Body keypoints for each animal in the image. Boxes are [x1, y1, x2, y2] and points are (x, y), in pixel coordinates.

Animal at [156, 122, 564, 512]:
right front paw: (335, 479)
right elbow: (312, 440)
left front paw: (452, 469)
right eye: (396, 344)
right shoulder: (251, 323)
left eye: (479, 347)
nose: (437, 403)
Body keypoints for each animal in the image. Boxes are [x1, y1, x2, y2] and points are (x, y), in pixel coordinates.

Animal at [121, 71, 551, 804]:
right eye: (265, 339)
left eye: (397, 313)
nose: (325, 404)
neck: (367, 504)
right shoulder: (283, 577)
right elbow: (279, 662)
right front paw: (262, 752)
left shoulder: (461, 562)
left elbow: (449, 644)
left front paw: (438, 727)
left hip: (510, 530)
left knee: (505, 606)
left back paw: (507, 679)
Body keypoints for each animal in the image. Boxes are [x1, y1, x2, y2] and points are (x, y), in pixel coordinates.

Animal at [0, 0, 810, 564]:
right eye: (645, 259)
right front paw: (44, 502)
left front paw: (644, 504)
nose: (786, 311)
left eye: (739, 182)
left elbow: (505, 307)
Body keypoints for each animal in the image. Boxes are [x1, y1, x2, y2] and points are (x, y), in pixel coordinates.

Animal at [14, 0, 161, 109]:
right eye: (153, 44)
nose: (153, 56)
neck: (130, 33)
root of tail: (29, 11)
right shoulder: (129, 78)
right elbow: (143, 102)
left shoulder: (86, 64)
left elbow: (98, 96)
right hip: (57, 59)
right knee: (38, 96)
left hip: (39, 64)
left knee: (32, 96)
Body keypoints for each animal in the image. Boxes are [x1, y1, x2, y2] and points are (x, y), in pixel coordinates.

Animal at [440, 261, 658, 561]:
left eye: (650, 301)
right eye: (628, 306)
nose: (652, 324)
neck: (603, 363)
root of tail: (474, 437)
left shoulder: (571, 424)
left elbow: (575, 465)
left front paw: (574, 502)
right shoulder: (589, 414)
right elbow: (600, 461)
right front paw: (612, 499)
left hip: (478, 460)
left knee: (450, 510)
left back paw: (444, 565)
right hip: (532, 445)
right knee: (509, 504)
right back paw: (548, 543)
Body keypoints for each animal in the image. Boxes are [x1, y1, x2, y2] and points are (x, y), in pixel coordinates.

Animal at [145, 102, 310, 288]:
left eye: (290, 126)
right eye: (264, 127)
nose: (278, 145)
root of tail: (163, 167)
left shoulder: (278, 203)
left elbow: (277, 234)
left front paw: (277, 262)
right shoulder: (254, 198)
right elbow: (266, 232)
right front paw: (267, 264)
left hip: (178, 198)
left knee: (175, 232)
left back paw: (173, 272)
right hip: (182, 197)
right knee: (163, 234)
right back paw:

Aim of the exercise: Take the records above and write each one out again exactly.

Solution to the problem:
Body keypoints for each animal in the image. Boxes are [x1, y1, x2, y2] and points are (x, y), in pixel coordinates.

Animal at [156, 122, 564, 512]:
right front paw: (335, 479)
right elbow: (312, 440)
left front paw: (452, 469)
right eye: (396, 344)
right shoulder: (251, 323)
left eye: (479, 347)
nose: (437, 403)
Body keypoints for each animal in the image. Boxes are [x1, y1, x2, y2] and points are (x, y), in pixel coordinates.

Animal at [121, 71, 551, 804]:
right eye: (265, 339)
left eye: (397, 313)
nose: (325, 404)
neck: (367, 504)
right shoulder: (283, 577)
right elbow: (279, 662)
right front paw: (262, 752)
left shoulder: (461, 562)
left elbow: (449, 644)
left front paw: (438, 727)
left hip: (510, 530)
left knee: (505, 606)
left back paw: (507, 679)
Body keypoints for each animal in the image. Boxes are [x1, y1, x2, y2] and points are (x, y), in pixel coordinates.

Animal at [0, 0, 810, 564]:
right eye: (645, 259)
right front paw: (44, 502)
left front paw: (644, 504)
nose: (786, 311)
left eye: (739, 182)
left elbow: (505, 307)
Body keypoints for each animal in the image. Boxes are [x1, y1, x2, y2] and points are (x, y), in pixel coordinates.

Animal at [14, 0, 161, 109]:
right eye: (153, 44)
nose: (153, 56)
neck: (130, 33)
root of tail: (29, 11)
right shoulder: (129, 78)
right elbow: (143, 102)
left shoulder: (86, 64)
left elbow: (98, 96)
right hip: (57, 59)
right knee: (38, 96)
left hip: (39, 64)
left knee: (32, 96)
Body keypoints for each animal in the image. Boxes are [x1, y1, x2, y2] and points are (x, y), in pixel coordinates.

Animal at [440, 261, 658, 561]:
left eye: (650, 301)
right eye: (628, 306)
nose: (652, 324)
neck: (603, 363)
root of tail: (474, 437)
left shoulder: (571, 424)
left elbow: (575, 465)
left front paw: (574, 502)
right shoulder: (589, 414)
right elbow: (600, 461)
right front paw: (612, 499)
left hip: (478, 460)
left knee: (450, 510)
left back paw: (444, 565)
right hip: (532, 445)
right knee: (509, 504)
right back paw: (548, 543)
Body keypoints for each animal in the image. Boxes are [x1, y1, x2, y2] and points are (x, y), in pixel coordinates.

Animal at [145, 102, 310, 288]:
left eye: (290, 126)
right eye: (264, 127)
nose: (278, 145)
root of tail: (163, 167)
left shoulder: (278, 203)
left elbow: (277, 234)
left front paw: (277, 262)
right shoulder: (254, 198)
right elbow: (266, 232)
right front paw: (267, 264)
left hip: (178, 198)
left knee: (175, 232)
left back paw: (173, 272)
right hip: (182, 197)
right knee: (163, 234)
right back paw:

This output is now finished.